Records contained in a dataset:
* * *
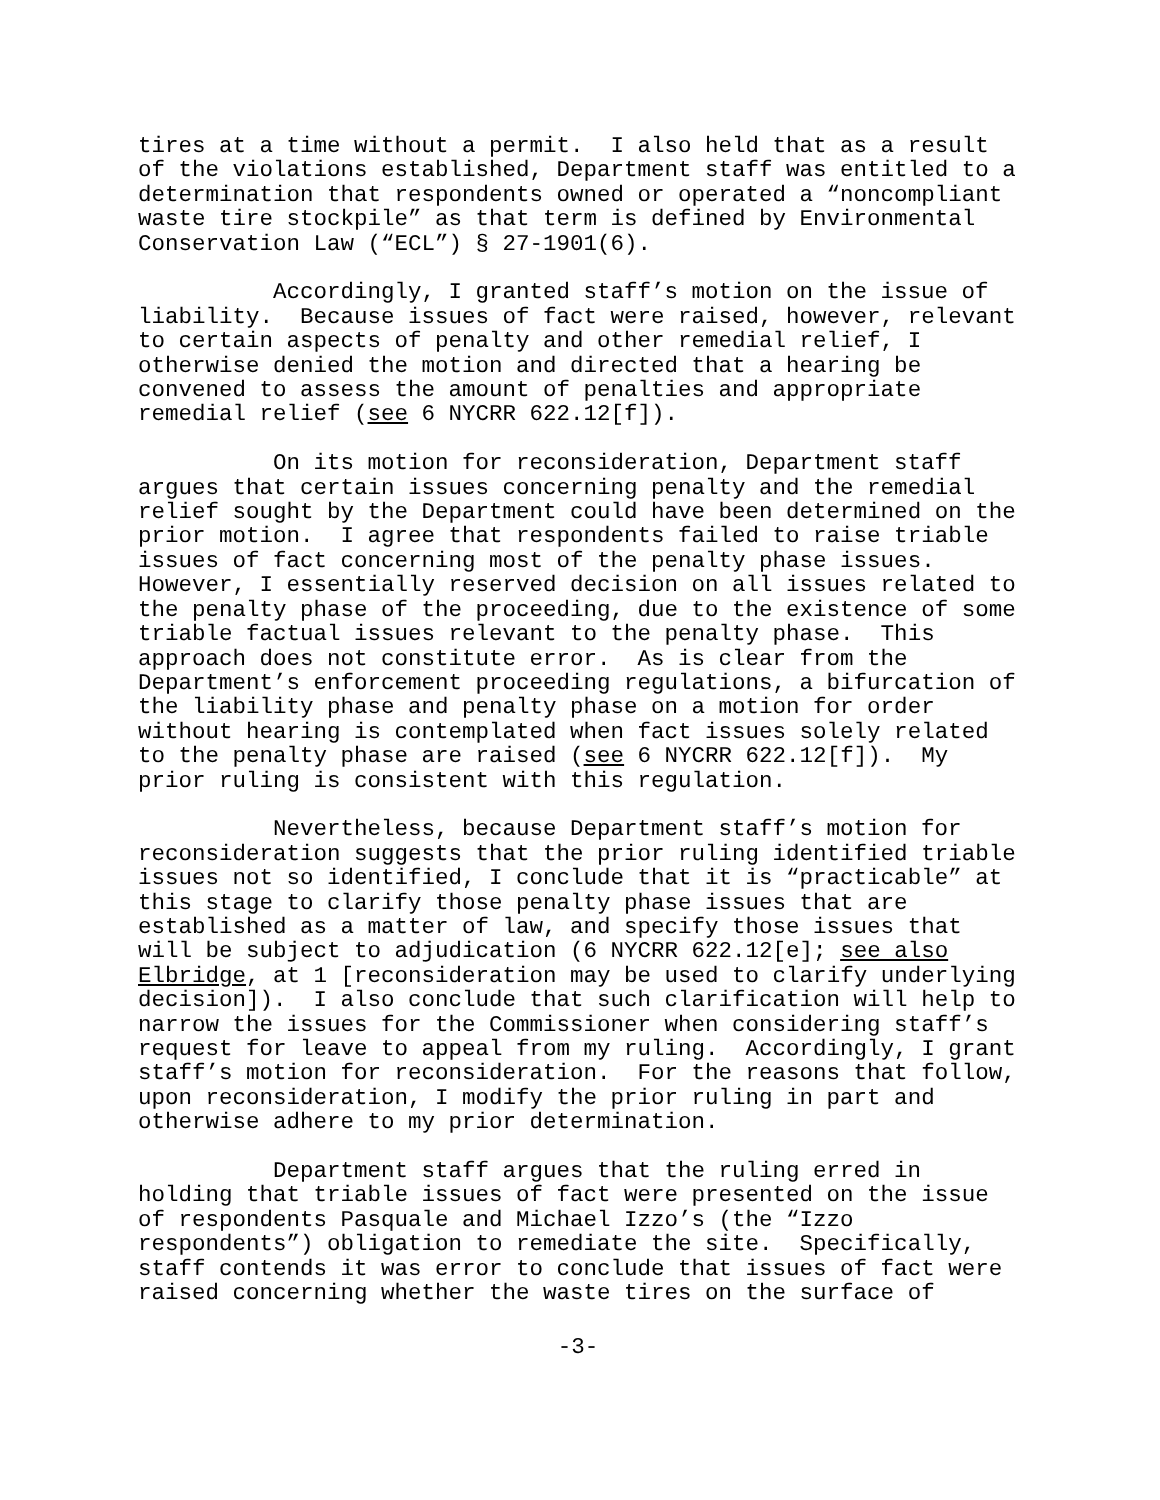tires at a time without a permit. I also held that as a result of the violations established, Department staff was entitled to a determination that respondents owned or operated a “noncompliant waste tire stockpile” as that term is defined by Environmental Conservation Law (“ECL”) § 27-1901(6).
Accordingly, I granted staff’s motion on the issue of liability. Because issues of fact were raised, however, relevant to certain aspects of penalty and other remedial relief, I otherwise denied the motion and directed that a hearing be convened to assess the amount of penalties and appropriate remedial relief (see 6 NYCRR 622.12[f]).
On its motion for reconsideration, Department staff argues that certain issues concerning penalty and the remedial relief sought by the Department could have been determined on the prior motion. I agree that respondents failed to raise triable issues of fact concerning most of the penalty phase issues. However, I essentially reserved decision on all issues related to the penalty phase of the proceeding, due to the existence of some triable factual issues relevant to the penalty phase. This approach does not constitute error. As is clear from the Department’s enforcement proceeding regulations, a bifurcation of the liability phase and penalty phase on a motion for order without hearing is contemplated when fact issues solely related to the penalty phase are raised (see 6 NYCRR 622.12[f]). My prior ruling is consistent with this regulation.
Nevertheless, because Department staff’s motion for reconsideration suggests that the prior ruling identified triable issues not so identified, I conclude that it is “practicable” at this stage to clarify those penalty phase issues that are established as a matter of law, and specify those issues that will be subject to adjudication (6 NYCRR 622.12[e]; see also Elbridge, at 1 [reconsideration may be used to clarify underlying decision]). I also conclude that such clarification will help to narrow the issues for the Commissioner when considering staff’s request for leave to appeal from my ruling. Accordingly, I grant staff’s motion for reconsideration. For the reasons that follow, upon reconsideration, I modify the prior ruling in part and otherwise adhere to my prior determination.
Department staff argues that the ruling erred in holding that triable issues of fact were presented on the issue of respondents Pasquale and Michael Izzo’s (the “Izzo respondents”) obligation to remediate the site. Specifically, staff contends it was error to conclude that issues of fact were raised concerning whether the waste tires on the surface of
-3-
* * *
Repeat the entries word for word and skip the pictures.

**Answer to this problem**:
tires at a time without a permit. I also held that as a result of the violations established, Department staff was entitled to a determination that respondents owned or operated a “noncompliant waste tire stockpile” as that term is defined by Environmental Conservation Law (“ECL”) § 27-1901(6).
Accordingly, I granted staff’s motion on the issue of liability. Because issues of fact were raised, however, relevant to certain aspects of penalty and other remedial relief, I otherwise denied the motion and directed that a hearing be convened to assess the amount of penalties and appropriate remedial relief (see 6 NYCRR 622.12[f]).
On its motion for reconsideration, Department staff argues that certain issues concerning penalty and the remedial relief sought by the Department could have been determined on the prior motion. I agree that respondents failed to raise triable issues of fact concerning most of the penalty phase issues. However, I essentially reserved decision on all issues related to the penalty phase of the proceeding, due to the existence of some triable factual issues relevant to the penalty phase. This approach does not constitute error. As is clear from the Department’s enforcement proceeding regulations, a bifurcation of the liability phase and penalty phase on a motion for order without hearing is contemplated when fact issues solely related to the penalty phase are raised (see 6 NYCRR 622.12[f]). My prior ruling is consistent with this regulation.
Nevertheless, because Department staff’s motion for reconsideration suggests that the prior ruling identified triable issues not so identified, I conclude that it is “practicable” at this stage to clarify those penalty phase issues that are established as a matter of law, and specify those issues that will be subject to adjudication (6 NYCRR 622.12[e]; see also Elbridge, at 1 [reconsideration may be used to clarify underlying decision]). I also conclude that such clarification will help to narrow the issues for the Commissioner when considering staff’s request for leave to appeal from my ruling. Accordingly, I grant staff’s motion for reconsideration. For the reasons that follow, upon reconsideration, I modify the prior ruling in part and otherwise adhere to my prior determination.
Department staff argues that the ruling erred in holding that triable issues of fact were presented on the issue of respondents Pasquale and Michael Izzo’s (the “Izzo respondents”) obligation to remediate the site. Specifically, staff contends it was error to conclude that issues of fact were raised concerning whether the waste tires on the surface of
-3-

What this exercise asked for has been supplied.